# How to complete this task
Lines with "linejoin": copy each one from the listing below.

# Source records
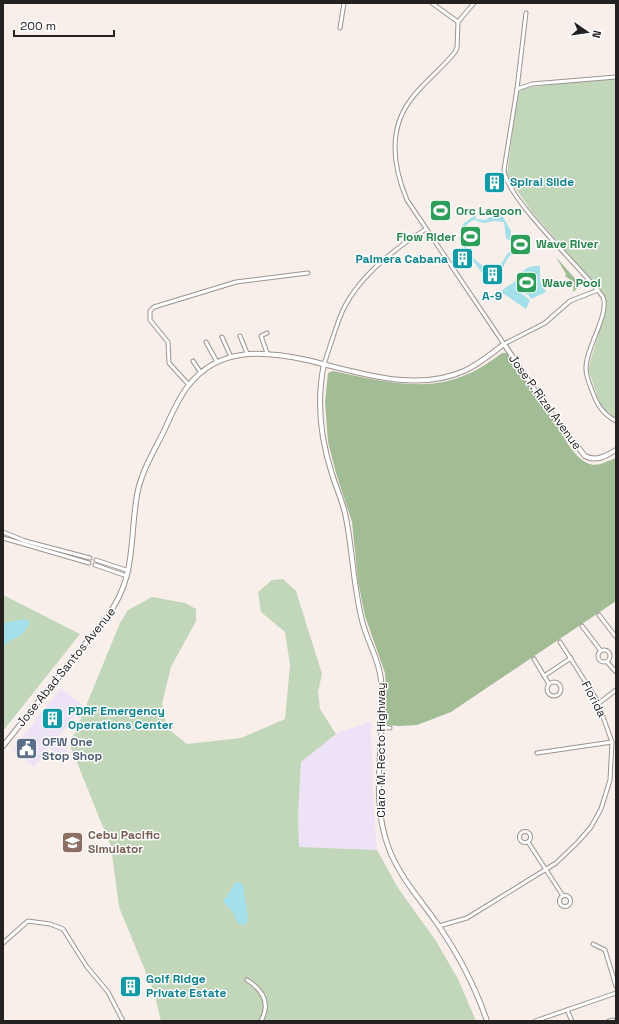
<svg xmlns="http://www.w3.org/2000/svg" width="619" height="1024" font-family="'Space Grotesk',sans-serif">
  <rect width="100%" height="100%" fill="#f8efeb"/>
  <g fill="#eee2f6">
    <polygon points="61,688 83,706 55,741 67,751 62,757 49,748 34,767 12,750"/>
    <polygon points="371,721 373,800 377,850 299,847 298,815 301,762 336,734"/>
  </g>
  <g fill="#c2d6b9">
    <polygon points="599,79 616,79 616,419 601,406 588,369 605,310 605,302 601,292 532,212 511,182 507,174 517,97 518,93 524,88"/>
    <polygon points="283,579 296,591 322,674 318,692 320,709 336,734 301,762 298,815 299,847 377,850 398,888 436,941 458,979 476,1021 161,1021 154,992 119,907 111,847 70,745 120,623 128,610 152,597 185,603 196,609 196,621 171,667 162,704 167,728 187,744 241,738 285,719 290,665 285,632 261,612 258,592 272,580"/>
    <polygon points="3,595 80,634 3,731"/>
  </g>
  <g fill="#a2bc95">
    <polygon points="556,257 579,283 579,287 573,292 574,283 565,276 566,274"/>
    <path d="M502 353H507C523 375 539 396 553 419 563 433 570 454 587 463 597 468 607 461 616 458V601L451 712 417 725 399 726 387 725 385 720 386 688 385 673 365 616 358 581 352 522 336 473 328 442 325 402 328 373 333 371C378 380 424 394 468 374 480 369 491 361 502 353Z"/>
  </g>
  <g fill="#a3e0e9" fill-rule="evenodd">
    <path d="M434 202C445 202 450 210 451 220L444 218 442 214 438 216 429 207Z"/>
    <path d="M503 214V217L511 231V238L521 242V246L519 250 523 252 522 254C504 250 508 266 498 274L481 272 475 263 470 259 459 239 463 224 475 215 476 219 485 220 492 216ZM474 220 484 223 494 221 504 222 506 238 512 243 519 245 517 249 508 253 497 270C478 273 446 231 474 220Z"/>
    <path d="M534 266H540V281L546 292 531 299 528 295 517 290 530 300 526 309 501 292C505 287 509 286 514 282 521 275 522 268 534 266Z"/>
    <path d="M26 619 30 622C23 641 12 634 3 648V623Z"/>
    <polygon points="236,882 240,882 243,885 248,917 247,923 243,925 238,924 234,914 223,901"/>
  </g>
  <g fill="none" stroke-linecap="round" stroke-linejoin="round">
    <defs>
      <g id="minor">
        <polyline points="432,3 458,22"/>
        <path d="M474 3 458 22 457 48 455 52C441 70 421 84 409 102 388 132 394 169 407 200L504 344 545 323 570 301 598 290"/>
        <polyline points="340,28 344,3"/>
        <path d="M616 77 532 84 517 89 504 170C507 200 583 269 603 297 610 314 585 349 586 369 586 377 590 385 593 393 597 405 604 415 616 421"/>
        <polyline points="517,89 526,13"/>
        <polyline points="240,336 247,353"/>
        <polyline points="222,337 231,357"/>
        <polyline points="206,342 217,362"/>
        <polyline points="267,353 261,336 267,333"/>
        <polyline points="193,361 201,373"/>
        <path d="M324 364C330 347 335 329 342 312 358 277 394 249 426 229"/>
        <polyline points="189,385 169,363 168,342 150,320 150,311 154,307 236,282 308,273"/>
        <polyline points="3,532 25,541 90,558"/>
        <polyline points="3,538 89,563"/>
        <polyline points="96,560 129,571"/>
        <polyline points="95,565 127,576"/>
        <polyline points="599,615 616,637"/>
        <polyline points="582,626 601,651"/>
        <circle cx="604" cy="656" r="6"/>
        <polyline points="534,659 549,684"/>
        <polyline points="607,662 616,672"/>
        <polyline points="544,676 571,658"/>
        <circle cx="554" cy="689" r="7"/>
        <polyline points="599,703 616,690"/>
        <polyline points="381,727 390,728"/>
        <polyline points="537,753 612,742"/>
        <circle cx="525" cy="837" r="5.5"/>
        <polyline points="528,842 563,896"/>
        <circle cx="565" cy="901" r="5.5"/>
        <polyline points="439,926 467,918 556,863 578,842 591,827 601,809 610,780 612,742 597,700 560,642"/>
        <polyline points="3,943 28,921 50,924 63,929 87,967 108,992 123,1021"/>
        <polyline points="593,944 605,950 616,986"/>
        <path d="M247 980C263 990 271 1003 261 1021"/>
        <polyline points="567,1010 572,1021"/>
        <polyline points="535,1021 616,993"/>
        <polyline points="609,1021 613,1020"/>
      </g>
      <g id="secondary">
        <path d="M324 364C316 402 320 437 332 474 336 487 342 500 345 513 353 550 353 588 363 624 368 643 379 659 381 680 387 736 368 795 389 849 400 877 419 898 436 922 457 952 475 986 487 1021"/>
        <path d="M3 746 106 618C137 577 129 542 137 495 141 472 154 451 164 431 171 415 178 399 188 386 219 346 264 351 307 360 358 372 414 393 464 371 479 364 491 354 504 344L546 407 585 456C596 462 606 456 616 450"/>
      </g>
    </defs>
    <use href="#minor" stroke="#9c9390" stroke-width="5"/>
    <use href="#secondary" stroke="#9c9390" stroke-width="6"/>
    <use href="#minor" stroke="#fff" stroke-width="3"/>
    <use href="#secondary" stroke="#fff" stroke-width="4"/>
  </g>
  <defs>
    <symbol id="building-square" viewBox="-11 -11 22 22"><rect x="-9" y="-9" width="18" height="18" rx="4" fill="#0f9aa8" stroke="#fefefe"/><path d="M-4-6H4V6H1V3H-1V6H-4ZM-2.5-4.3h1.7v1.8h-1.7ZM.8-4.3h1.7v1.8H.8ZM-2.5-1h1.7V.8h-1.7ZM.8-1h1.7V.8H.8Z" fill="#fff"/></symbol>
    <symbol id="stadium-square" viewBox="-11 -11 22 22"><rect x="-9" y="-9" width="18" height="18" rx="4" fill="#2e9e5b" stroke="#fefefe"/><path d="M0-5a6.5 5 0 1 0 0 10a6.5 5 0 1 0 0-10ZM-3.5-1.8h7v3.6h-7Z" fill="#fff"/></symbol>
    <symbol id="civic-square" viewBox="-11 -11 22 22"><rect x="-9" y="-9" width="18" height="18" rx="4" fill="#5c6f8a" stroke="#fefefe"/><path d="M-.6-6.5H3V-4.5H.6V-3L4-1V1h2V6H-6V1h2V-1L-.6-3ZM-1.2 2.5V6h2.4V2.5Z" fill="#fff"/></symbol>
    <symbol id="school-square" viewBox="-11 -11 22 22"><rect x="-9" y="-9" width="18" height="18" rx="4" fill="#8d6e63" stroke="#fefefe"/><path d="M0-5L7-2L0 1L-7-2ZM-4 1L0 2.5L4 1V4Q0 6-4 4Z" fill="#fff"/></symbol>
  </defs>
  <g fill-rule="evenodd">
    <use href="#building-square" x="482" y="170" width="25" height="25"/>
    <use href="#stadium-square" x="428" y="198" width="25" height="25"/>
    <use href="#stadium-square" x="458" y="224" width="25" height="25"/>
    <use href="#stadium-square" x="508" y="232" width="25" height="25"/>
    <use href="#building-square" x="450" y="246" width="25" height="25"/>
    <use href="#building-square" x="480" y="262" width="25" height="25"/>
    <use href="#stadium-square" x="514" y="270" width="25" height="25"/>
    <use href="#building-square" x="40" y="706" width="25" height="25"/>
    <use href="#civic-square" x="14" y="736" width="25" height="25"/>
    <use href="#school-square" x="60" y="830" width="25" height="25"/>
    <use href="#building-square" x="118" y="974" width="25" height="25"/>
  </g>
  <g text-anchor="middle" stroke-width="3" stroke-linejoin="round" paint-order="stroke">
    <g font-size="12" font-weight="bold" fill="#0d838f" stroke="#fefefe" text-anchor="start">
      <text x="510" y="186">Spiral Slide</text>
      <text x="448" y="263" text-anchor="end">Palmera Cabana</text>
      <text x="492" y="300" text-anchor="middle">A-9</text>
      <text x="68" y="715">PDRF Emergency<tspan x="68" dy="14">Operations Center</tspan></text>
      <text x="146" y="983">Golf Ridge<tspan x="146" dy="14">Private Estate</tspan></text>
    </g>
    <g font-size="12" font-weight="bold" fill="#27864d" stroke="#fefefe" text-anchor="start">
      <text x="456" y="215">Orc Lagoon</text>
      <text x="456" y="241" text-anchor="end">Flow Rider</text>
      <text x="536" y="248">Wave River</text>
      <text x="542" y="287">Wave Pool</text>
    </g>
    <g font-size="12" fill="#252120" stroke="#fefefe">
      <text transform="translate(545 402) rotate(54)" y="4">Jose P. Rizal Avenue</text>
      <text transform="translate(66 667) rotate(-51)" y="4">Jose Abad Santos Avenue</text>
      <text transform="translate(594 699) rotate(62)" y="4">Florida</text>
      <text transform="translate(381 750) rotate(-90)" y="4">Claro M. Recto Highway</text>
    </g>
    <g font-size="12" font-weight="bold" fill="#4e5e75" stroke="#fefefe" text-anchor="start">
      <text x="42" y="746">OFW One<tspan x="42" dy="14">Stop Shop</tspan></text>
    </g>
    <g font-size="12" font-weight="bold" fill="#785e54" stroke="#fefefe" text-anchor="start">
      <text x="88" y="839">Cebu Pacific<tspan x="88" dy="14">Simulator</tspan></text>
    </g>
  </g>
  <rect width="619" height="1024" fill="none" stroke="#252120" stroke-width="8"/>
  <g transform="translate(587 32) rotate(103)" stroke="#fefefe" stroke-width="3" paint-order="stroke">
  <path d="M0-3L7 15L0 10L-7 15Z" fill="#252120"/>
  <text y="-6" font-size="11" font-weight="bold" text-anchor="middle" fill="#252120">N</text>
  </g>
  <path d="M14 30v6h100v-6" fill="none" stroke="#252120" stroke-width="2"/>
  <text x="20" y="30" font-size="12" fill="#252120" stroke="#fefefe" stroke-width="3" paint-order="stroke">200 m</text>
</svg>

# Written response
  <g fill="none" stroke-linecap="round" stroke-linejoin="round">
  <g text-anchor="middle" stroke-width="3" stroke-linejoin="round" paint-order="stroke">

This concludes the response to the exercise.